━━ Document passage

Update 4/25/2022, 10:41 am PT: AMD has responded to the numerous reports of chip failures with a short statement acknowledging that claims do exist and that the company is investigating. The statement confirms that AMD is working with its ODM partners (motherboard makers) to ensure safe voltage settings are applied to its Ryzen 7000X3D CPUs, but doesn’t name the specific actions that it is taking:
“We are aware of a limited number of reports online claiming that excess voltage while overclocking may have damaged the motherboard socket and pin pads. We are actively investigating the situation and are working with our ODM partners to ensure voltages applied to Ryzen 7000X3D CPUs via motherboard BIOS settings are within product specifications. Anyone whose CPU may have been impacted by this issue should contact AMD customer support.” — AMD Spokesperson to Tom’s Hardware.

━━━━
━━ Information shown

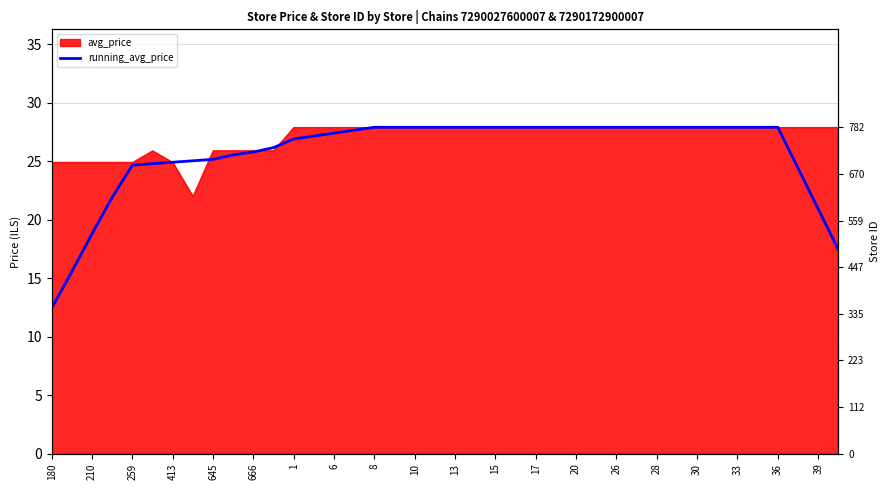

What is the sum of all values?

1028.6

━━━━

# [Goal of the exercise]
Reproduce, word for word and in full, the update on AMD's response to reports of Ryzen 7000X3D chip failures.

# [Output]
Update 4/25/2022, 10:41 am PT: AMD has responded to the numerous reports of chip failures with a short statement acknowledging that claims do exist and that the company is investigating. The statement confirms that AMD is working with its ODM partners (motherboard makers) to ensure safe voltage settings are applied to its Ryzen 7000X3D CPUs, but doesn’t name the specific actions that it is taking:
“We are aware of a limited number of reports online claiming that excess voltage while overclocking may have damaged the motherboard socket and pin pads. We are actively investigating the situation and are working with our ODM partners to ensure voltages applied to Ryzen 7000X3D CPUs via motherboard BIOS settings are within product specifications. Anyone whose CPU may have been impacted by this issue should contact AMD customer support.” — AMD Spokesperson to Tom’s Hardware.